NVIDIA and Oracle to Build DOE’s Largest AI Supercomputer with 100,000 Blackwell GPUs
NVIDIA and Oracle have unveiled a landmark collaboration to build the U.S. Department of Energy’s largest AI supercomputer at Argonne National Laboratory, anchored by the new “Solstice” system with 100,000 Blackwell‑architecture GPUs. A companion “Equinox” system with 10,000 GPUs arrives first, combining for an expected 2,200 exaflops of AI performance to accelerate open‑science breakthroughs.
The Breakthrough
- “Solstice” to deploy 100,000 NVIDIA Blackwell GPUs, the largest DOE AI system announced to date.
- “Equinox” to feature 10,000 Blackwell GPUs, targeted for availability in the first half of 2026.
- Combined AI performance of roughly 2,200 exaflops across the two systems.
- Systems to be installed at Argonne National Laboratory for public researchers.
Technical Details
- Built on NVIDIA’s Blackwell GPU architecture with NVIDIA high‑performance networking.

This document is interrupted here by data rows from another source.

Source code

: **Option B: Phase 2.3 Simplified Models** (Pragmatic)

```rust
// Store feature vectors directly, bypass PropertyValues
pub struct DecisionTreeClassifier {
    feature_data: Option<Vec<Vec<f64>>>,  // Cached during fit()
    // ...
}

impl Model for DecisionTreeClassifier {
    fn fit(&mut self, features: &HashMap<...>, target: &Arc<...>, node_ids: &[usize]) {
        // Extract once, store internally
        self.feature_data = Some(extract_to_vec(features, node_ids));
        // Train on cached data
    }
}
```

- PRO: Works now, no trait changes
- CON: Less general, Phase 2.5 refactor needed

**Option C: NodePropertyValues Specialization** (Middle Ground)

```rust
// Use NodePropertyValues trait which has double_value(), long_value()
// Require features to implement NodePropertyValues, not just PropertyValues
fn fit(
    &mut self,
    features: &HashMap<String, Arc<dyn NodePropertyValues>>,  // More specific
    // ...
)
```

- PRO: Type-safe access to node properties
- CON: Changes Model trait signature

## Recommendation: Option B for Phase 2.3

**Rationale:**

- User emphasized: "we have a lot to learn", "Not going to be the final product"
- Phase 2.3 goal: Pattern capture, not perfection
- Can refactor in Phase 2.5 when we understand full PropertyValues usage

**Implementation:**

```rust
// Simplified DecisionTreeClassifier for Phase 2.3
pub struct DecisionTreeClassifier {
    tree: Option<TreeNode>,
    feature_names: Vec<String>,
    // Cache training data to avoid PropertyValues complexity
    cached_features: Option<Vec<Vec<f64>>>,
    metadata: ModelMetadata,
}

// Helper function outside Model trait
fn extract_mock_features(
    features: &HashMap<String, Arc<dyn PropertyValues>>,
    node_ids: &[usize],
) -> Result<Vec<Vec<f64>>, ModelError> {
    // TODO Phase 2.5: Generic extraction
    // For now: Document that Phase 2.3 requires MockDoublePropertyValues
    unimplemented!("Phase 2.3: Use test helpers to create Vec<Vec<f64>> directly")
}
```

- Software stack includes Megatron‑Core for training frontier models and TensorRT for high‑throughput inference.
- Designed to power emerging agentic AI workflows in open science.
- Oracle’s role provides hyperscale infrastructure expertise for DOE deployments.
Impact and Applications
- Expected to accelerate research in climate modeling, materials, biology, and energy systems, while expanding access for U.S. scientists.
- Part of a broader U.S. effort to ramp AI compute capacity; NVIDIA has also outlined plans for multiple government AI supercomputers, signaling sustained investment in sovereign AI infrastructure.
Future Outlook
- Timeline: Equinox in 1H 2026; Solstice schedule to follow DOE deployment planning.
- Additional systems for federal research programs are anticipated, with configurations exceeding 100,000 GPUs across sites as projects progress.
- Watch for software optimizations (Megatron‑Core, TensorRT) to lift utilization and shorten training cycles on trillion‑parameter models.
In a year defined by escalating AI infrastructure bets, the Solstice‑Equinox build stands out for sheer scale and public‑science focus—positioning Argonne, DOE, and U.S. researchers to push the frontier of AI‑driven discovery.